-------- Input data

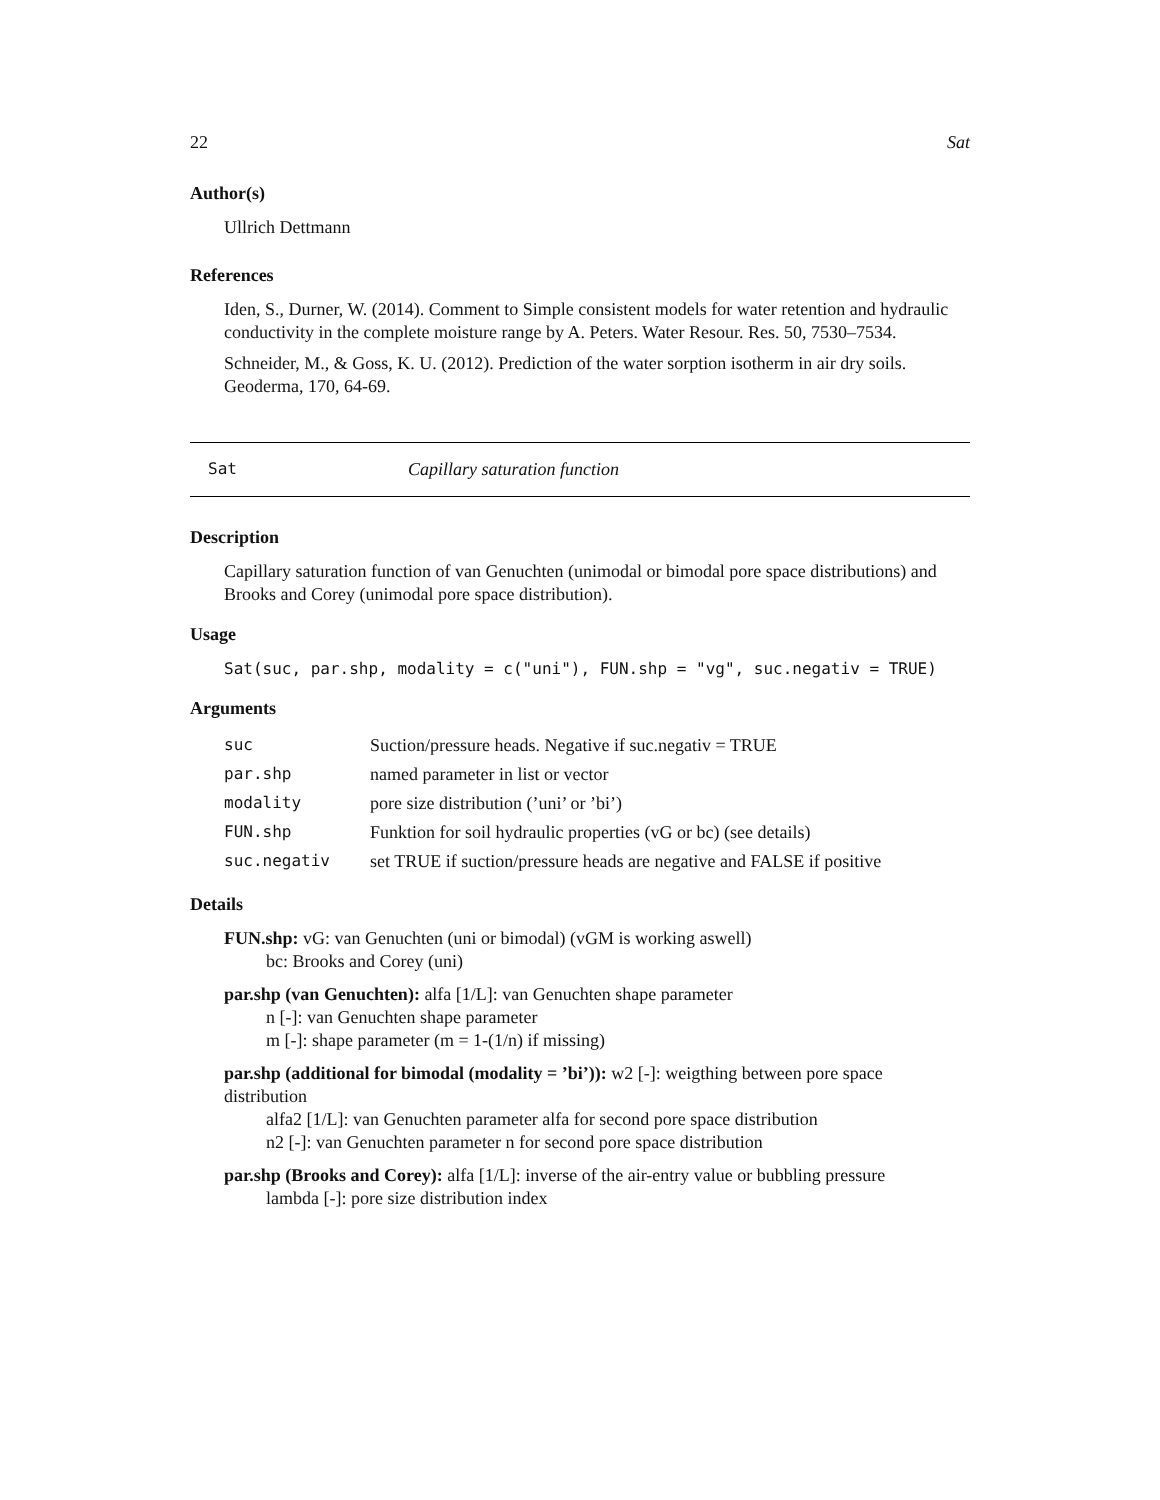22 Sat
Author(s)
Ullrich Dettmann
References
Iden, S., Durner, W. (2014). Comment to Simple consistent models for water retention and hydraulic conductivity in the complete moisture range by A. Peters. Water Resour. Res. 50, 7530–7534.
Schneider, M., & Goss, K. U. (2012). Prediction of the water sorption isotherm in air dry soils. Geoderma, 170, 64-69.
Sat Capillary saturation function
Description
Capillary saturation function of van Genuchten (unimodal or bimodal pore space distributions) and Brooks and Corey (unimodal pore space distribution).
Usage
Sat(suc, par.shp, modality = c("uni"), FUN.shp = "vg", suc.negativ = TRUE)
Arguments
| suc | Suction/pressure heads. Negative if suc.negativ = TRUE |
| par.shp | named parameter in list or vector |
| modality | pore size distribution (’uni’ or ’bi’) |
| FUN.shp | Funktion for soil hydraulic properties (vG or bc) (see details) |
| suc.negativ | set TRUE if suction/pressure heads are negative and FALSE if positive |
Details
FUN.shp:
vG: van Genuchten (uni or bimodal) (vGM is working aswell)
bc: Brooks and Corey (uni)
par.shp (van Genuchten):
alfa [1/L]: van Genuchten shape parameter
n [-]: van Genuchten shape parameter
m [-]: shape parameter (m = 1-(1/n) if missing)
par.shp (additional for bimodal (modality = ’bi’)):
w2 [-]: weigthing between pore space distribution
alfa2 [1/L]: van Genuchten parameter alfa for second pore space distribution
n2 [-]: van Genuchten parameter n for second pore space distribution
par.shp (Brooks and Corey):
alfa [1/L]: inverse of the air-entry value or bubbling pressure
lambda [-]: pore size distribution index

----------------
-------- Input data

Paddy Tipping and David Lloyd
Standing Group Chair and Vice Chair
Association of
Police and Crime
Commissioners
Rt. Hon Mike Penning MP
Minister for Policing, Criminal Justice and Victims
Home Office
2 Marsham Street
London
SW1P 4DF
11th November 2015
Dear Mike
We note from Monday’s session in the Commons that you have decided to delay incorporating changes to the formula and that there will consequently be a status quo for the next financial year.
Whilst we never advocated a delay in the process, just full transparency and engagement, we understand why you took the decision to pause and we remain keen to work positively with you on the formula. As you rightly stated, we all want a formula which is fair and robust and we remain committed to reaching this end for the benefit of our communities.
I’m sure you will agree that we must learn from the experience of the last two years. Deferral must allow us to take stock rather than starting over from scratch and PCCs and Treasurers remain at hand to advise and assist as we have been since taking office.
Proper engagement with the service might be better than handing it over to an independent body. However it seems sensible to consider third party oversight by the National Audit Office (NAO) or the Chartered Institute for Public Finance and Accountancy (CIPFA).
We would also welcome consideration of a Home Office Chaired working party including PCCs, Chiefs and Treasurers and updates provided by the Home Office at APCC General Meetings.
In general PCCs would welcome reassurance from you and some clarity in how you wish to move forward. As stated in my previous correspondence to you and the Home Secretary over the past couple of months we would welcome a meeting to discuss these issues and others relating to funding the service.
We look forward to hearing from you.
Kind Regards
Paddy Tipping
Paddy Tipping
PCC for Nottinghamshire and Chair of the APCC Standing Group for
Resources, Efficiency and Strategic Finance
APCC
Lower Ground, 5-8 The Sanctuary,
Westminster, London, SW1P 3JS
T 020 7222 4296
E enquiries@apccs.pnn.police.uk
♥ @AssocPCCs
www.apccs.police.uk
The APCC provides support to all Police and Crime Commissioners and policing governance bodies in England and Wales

----------------
-------- Input data

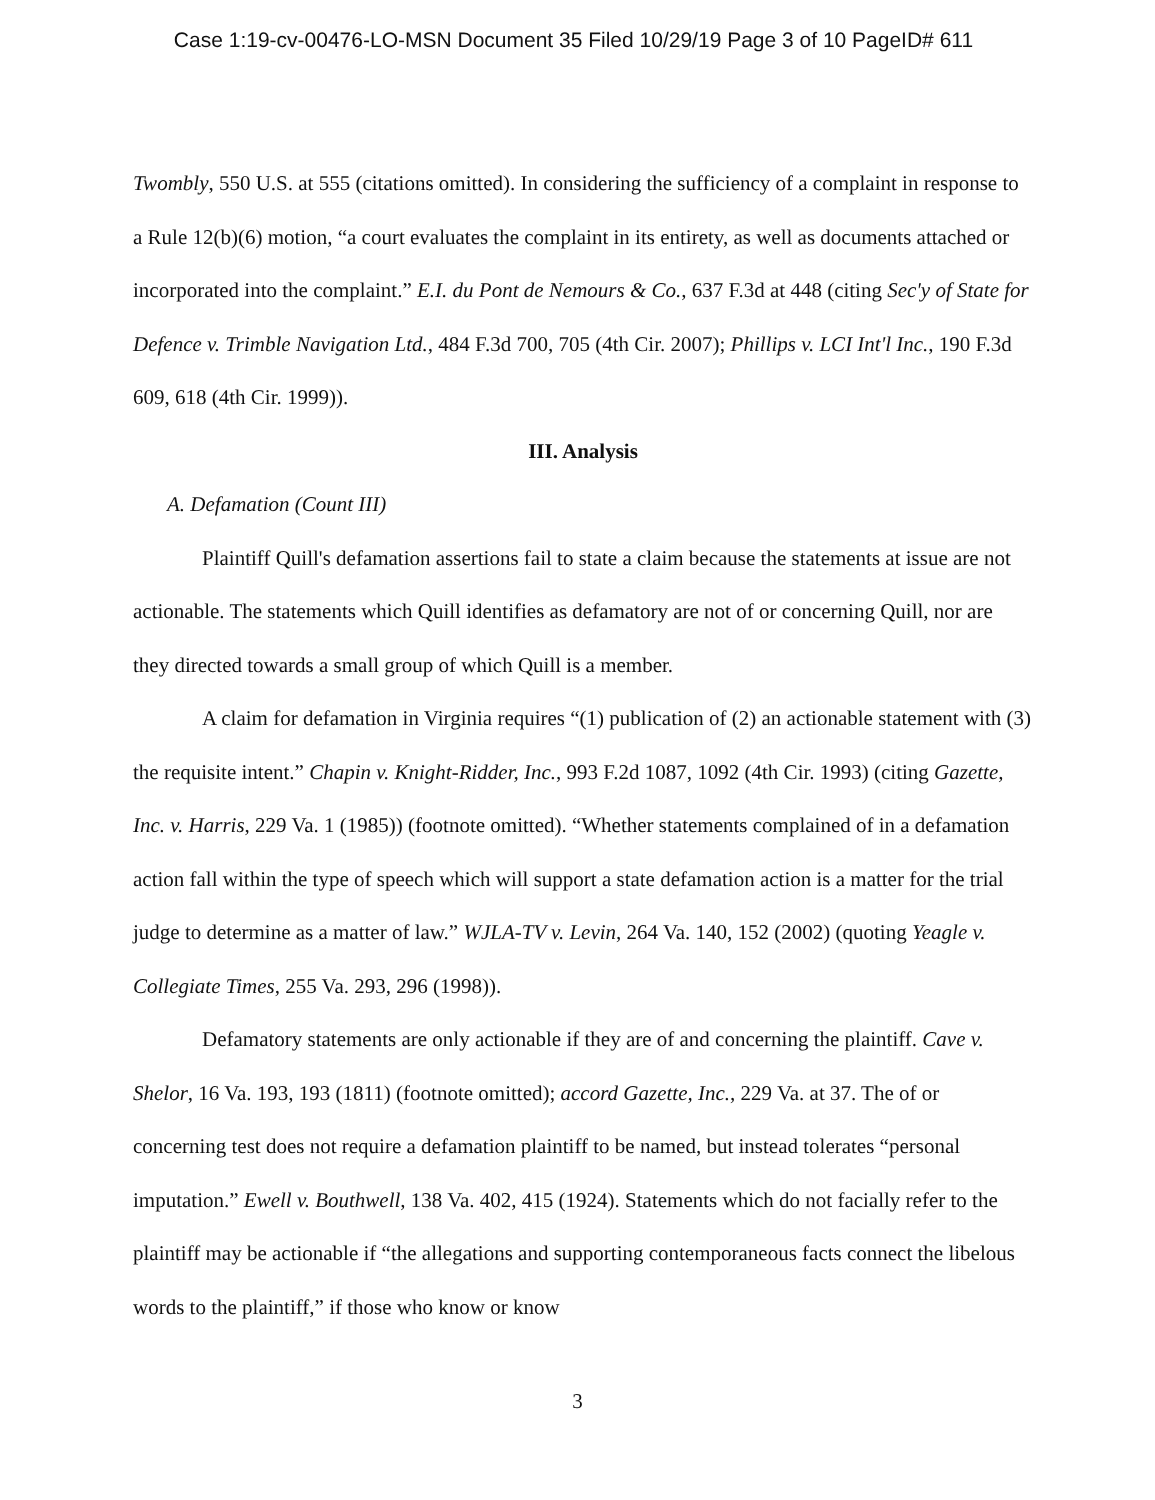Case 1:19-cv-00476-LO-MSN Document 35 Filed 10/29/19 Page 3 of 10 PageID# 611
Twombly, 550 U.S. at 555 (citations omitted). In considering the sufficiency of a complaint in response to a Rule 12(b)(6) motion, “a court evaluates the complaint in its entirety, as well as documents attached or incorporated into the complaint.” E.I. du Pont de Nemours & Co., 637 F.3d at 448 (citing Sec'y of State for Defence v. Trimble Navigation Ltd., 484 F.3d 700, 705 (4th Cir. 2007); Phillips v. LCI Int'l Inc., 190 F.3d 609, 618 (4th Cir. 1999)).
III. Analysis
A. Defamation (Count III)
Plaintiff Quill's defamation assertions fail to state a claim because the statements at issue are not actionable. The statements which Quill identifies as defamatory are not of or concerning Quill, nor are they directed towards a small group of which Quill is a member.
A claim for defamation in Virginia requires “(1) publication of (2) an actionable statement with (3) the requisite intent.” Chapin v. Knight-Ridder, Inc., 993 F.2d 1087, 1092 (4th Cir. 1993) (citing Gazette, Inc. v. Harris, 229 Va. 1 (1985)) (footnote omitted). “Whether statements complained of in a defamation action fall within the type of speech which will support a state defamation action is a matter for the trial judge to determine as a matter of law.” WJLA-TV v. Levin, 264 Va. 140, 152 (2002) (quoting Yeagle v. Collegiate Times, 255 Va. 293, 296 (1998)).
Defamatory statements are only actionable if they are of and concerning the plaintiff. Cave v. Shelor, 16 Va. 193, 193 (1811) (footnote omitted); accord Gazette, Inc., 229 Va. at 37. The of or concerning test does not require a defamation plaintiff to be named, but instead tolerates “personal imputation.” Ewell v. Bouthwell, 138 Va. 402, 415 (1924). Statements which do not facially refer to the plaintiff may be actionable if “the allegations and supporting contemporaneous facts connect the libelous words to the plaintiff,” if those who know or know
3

----------------

> [Task prompt]: Using the records above, copy word for word the line with "Description", the line with "(’uni’ or ’bi’) |", and every line between them.

> [Written response]:
Description
Capillary saturation function of van Genuchten (unimodal or bimodal pore space distributions) and Brooks and Corey (unimodal pore space distribution).
Usage
Sat(suc, par.shp, modality = c("uni"), FUN.shp = "vg", suc.negativ = TRUE)
Arguments
| suc | Suction/pressure heads. Negative if suc.negativ = TRUE |
| par.shp | named parameter in list or vector |
| modality | pore size distribution (’uni’ or ’bi’) |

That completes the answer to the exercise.